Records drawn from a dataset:

=== Begin Enclosure ===

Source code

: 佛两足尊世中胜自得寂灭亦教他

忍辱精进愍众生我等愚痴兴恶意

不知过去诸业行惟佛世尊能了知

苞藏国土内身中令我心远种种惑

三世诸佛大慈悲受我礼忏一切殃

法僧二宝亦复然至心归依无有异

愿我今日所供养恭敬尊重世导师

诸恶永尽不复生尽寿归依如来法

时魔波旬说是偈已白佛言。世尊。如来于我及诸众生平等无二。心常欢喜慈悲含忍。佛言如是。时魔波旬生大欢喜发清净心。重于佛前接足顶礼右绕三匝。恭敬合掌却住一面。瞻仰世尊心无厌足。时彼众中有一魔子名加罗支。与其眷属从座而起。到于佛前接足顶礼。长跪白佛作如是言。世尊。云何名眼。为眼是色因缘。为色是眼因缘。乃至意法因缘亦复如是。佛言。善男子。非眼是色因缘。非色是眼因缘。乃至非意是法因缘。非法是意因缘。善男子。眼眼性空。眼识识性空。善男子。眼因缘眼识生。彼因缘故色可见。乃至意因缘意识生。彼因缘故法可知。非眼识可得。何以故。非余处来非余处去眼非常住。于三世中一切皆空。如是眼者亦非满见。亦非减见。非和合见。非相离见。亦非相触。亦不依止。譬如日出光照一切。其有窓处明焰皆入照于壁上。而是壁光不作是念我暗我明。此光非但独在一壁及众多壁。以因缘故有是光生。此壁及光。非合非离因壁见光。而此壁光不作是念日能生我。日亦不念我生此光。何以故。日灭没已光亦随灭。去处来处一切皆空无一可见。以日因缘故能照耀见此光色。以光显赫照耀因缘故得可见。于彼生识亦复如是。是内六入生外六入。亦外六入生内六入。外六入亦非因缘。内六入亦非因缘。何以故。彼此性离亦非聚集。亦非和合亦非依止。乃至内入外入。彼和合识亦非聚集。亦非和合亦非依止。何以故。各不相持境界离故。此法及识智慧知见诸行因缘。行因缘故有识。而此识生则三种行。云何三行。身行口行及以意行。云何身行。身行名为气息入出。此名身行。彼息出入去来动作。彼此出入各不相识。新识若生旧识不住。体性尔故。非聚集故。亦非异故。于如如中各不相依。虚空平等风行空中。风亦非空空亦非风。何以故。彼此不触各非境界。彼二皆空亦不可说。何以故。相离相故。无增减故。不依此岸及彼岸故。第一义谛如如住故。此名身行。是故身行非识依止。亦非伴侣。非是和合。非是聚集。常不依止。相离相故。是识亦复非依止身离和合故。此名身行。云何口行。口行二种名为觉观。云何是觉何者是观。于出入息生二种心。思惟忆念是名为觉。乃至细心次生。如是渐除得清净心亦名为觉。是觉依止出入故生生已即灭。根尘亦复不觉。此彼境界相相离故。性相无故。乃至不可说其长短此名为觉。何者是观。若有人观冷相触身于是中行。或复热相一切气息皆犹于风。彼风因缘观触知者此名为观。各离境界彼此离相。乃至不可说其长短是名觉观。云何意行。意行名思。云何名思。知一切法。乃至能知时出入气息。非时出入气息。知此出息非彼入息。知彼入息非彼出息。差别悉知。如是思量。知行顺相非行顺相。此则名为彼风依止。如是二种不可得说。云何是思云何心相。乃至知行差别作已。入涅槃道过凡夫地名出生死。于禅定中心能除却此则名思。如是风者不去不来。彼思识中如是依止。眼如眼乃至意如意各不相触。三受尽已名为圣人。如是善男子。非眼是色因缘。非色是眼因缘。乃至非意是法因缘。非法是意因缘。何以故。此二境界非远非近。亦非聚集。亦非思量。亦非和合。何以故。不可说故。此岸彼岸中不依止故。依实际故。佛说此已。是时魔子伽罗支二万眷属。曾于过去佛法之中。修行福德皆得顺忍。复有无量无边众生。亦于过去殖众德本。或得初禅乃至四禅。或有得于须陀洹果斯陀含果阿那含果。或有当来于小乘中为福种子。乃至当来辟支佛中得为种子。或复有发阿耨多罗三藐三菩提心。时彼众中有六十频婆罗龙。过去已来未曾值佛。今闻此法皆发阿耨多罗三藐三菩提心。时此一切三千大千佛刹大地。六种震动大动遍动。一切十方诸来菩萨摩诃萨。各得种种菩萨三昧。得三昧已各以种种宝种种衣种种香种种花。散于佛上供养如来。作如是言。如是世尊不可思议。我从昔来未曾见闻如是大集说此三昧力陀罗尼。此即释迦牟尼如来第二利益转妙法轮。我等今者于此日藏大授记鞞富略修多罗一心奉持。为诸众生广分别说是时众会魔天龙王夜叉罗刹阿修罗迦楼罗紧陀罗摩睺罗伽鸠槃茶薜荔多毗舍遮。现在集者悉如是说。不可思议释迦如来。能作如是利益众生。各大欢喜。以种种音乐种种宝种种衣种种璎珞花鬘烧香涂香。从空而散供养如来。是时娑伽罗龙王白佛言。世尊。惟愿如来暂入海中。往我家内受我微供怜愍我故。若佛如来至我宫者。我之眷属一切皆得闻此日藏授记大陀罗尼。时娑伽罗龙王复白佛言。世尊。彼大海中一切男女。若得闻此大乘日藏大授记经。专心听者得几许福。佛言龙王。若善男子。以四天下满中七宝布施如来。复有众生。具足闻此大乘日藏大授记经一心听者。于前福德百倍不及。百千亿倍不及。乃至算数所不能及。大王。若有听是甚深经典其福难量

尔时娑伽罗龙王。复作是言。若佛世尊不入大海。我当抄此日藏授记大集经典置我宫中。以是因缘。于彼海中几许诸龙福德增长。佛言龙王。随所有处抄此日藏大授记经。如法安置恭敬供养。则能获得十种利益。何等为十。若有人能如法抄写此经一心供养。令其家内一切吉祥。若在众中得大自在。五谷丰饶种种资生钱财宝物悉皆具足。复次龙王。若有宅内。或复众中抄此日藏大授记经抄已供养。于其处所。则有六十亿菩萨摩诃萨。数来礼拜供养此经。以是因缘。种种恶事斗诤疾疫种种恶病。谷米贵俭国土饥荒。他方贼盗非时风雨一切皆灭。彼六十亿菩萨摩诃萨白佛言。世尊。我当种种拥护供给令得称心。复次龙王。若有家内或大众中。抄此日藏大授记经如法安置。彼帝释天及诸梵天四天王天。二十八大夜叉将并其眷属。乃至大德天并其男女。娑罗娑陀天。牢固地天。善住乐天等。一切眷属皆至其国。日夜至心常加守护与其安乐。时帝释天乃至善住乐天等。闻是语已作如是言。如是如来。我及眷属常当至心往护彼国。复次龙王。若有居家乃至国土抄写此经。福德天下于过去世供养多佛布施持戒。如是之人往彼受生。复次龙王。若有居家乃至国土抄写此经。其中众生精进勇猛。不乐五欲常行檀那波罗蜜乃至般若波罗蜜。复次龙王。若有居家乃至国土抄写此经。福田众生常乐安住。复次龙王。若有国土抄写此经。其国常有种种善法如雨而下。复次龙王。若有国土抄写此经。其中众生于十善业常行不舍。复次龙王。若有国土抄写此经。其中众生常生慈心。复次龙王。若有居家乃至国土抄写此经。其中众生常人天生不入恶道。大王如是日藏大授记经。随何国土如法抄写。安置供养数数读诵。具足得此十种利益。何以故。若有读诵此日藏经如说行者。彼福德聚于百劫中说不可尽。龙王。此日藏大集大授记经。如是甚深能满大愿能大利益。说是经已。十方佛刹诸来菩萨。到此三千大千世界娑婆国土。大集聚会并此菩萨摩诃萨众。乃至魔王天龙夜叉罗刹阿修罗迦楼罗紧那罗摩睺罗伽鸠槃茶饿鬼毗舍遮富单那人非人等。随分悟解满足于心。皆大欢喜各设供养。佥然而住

=== End Enclosure ===

» **Task instructions**
Only one stretch of the entries above is wanted: the lines from the one containing "法僧二宝亦复然至心归依无有异" through the one containing "诸恶永尽不复生尽寿归依如来法". Please reproduce it exactly.

» **Your solution**
法僧二宝亦复然至心归依无有异

愿我今日所供养恭敬尊重世导师

诸恶永尽不复生尽寿归依如来法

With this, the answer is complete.